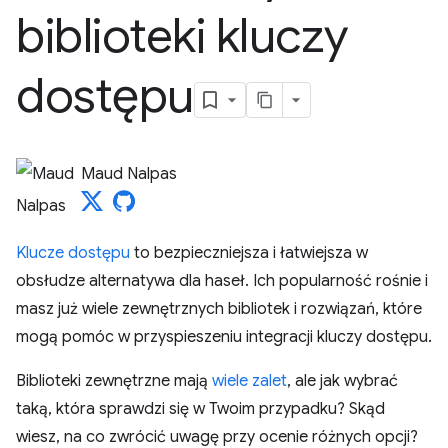
biblioteki kluczy
dostępu
Maud Nalpas
Klucze dostępu
to bezpieczniejsza i łatwiejsza w
obsłudze alternatywa dla haseł. Ich popularność rośnie i
masz już wiele zewnętrznych bibliotek i rozwiązań, które
mogą pomóc w przyspieszeniu integracji kluczy dostępu.
Biblioteki zewnętrzne mają
wiele zalet
, ale jak wybrać
taką, która sprawdzi się w Twoim przypadku? Skąd
wiesz, na co zwrócić uwagę przy ocenie różnych opcji?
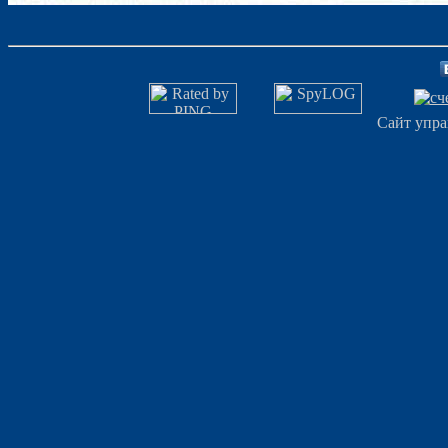
Сайт упра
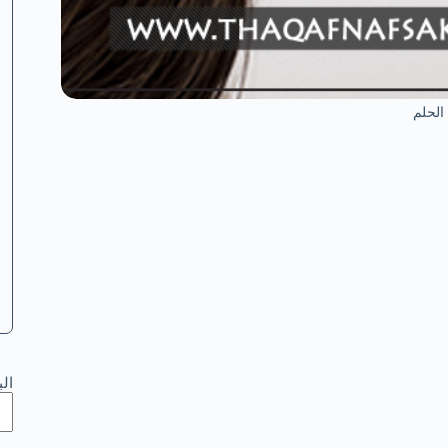
الحلم
ال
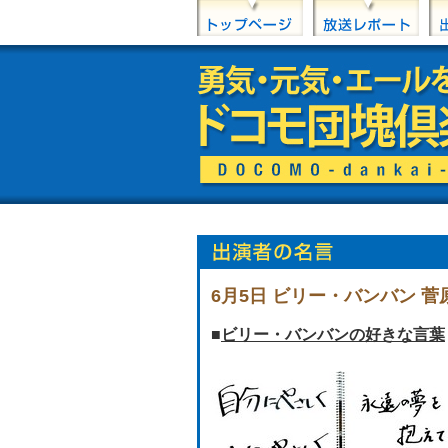
6月5日 ビリー・バンバン 
■
ビリー・バンバンの好きな言葉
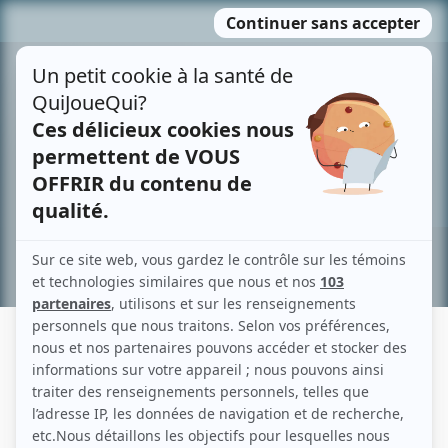
Passer
MENU
au
contenu
Recherche avancée »
MICHEL WINOGRADOFF
Liens
Fiche de Michel Winogradoff sur Showbizz.net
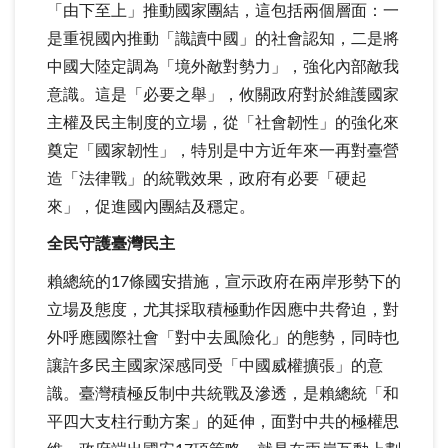
「由下至上」推動國家團結，這包括兩個層面：一
是重視國內推動「識讀中國」的社會認知，二是將
中國大陸定調為「境外敵對勢力」，強化內部敵我
意識。這是「必要之舉」，攸關政府對於維護國家
主權及民主制度的立場，從「社會韌性」的強化來
奠定「國家韌性」，特別是中方近年來一再對臺營
造「法律戰」的統戰效果，政府有必要「硬起
來」，促進國內團結及穩定。
全民守護臺灣民主
賴總統的17條國安措施，宣示政府在兩岸形勢下的
立場及態度，尤其採取積極動作因應中共脅迫，對
外呼應國際社會「對中去風險化」的態勢，同時也
讓許多民主國家深感同受「中國威權擴張」的意
識。臺灣積極反制中共統戰及滲透，是賴總統「和
平四大支柱行動方案」的延伸，面對中共的極權思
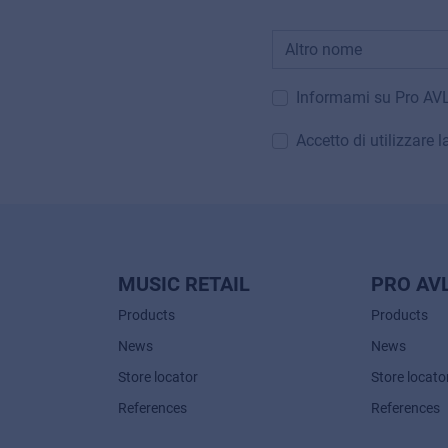
Informami su Pro AV
Accetto di utilizzare 
MUSIC RETAIL
PRO AV
Products
Products
News
News
Store locator
Store locato
References
References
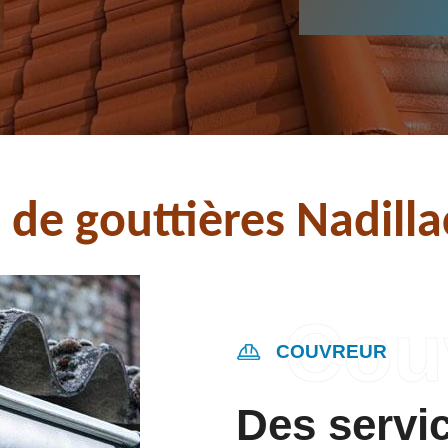
 de gouttières Nadill
COUVREUR
Des servi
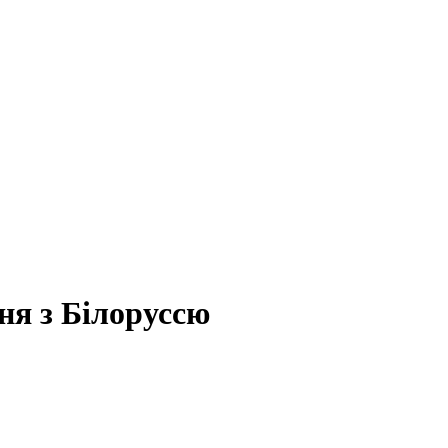
ня з Білоруссю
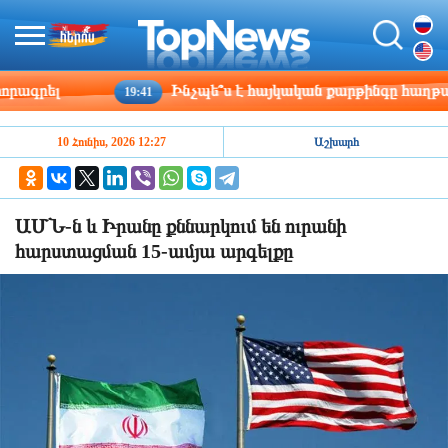
գրել
Ինչպե՞ս է հայկական քարթինգը հաղթահարո
19:41
10 Հունիս, 2026 12:27
Աշխարհ
ԱՄՆ-ն և Իրանը քննարկում են ուրանի
հարստացման 15-ամյա արգելքը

Goal of the exercise: With all pictures omitted, return exactly the lines from the one containing "造「法律戰」的統戰效果，政府有必要「硬起" through the end of the entries above.

Written reply:
造「法律戰」的統戰效果，政府有必要「硬起
來」，促進國內團結及穩定。
全民守護臺灣民主
賴總統的17條國安措施，宣示政府在兩岸形勢下的
立場及態度，尤其採取積極動作因應中共脅迫，對
外呼應國際社會「對中去風險化」的態勢，同時也
讓許多民主國家深感同受「中國威權擴張」的意
識。臺灣積極反制中共統戰及滲透，是賴總統「和
平四大支柱行動方案」的延伸，面對中共的極權思
Informami su Pro AV
Accetto di utilizzare 
MUSIC RETAIL
PRO AV
Products
Products
News
News
Store locator
Store locato
References
References
 de gouttières Nadill
COUVREUR
Des servi
ня з Білоруссю
գրել
Ինչպե՞ս է հայկական քարթինգը հաղթահարո
19:41
10 Հունիս, 2026 12:27
Աշխարհ
ԱՄՆ-ն և Իրանը քննարկում են ուրանի
հարստացման 15-ամյա արգելքը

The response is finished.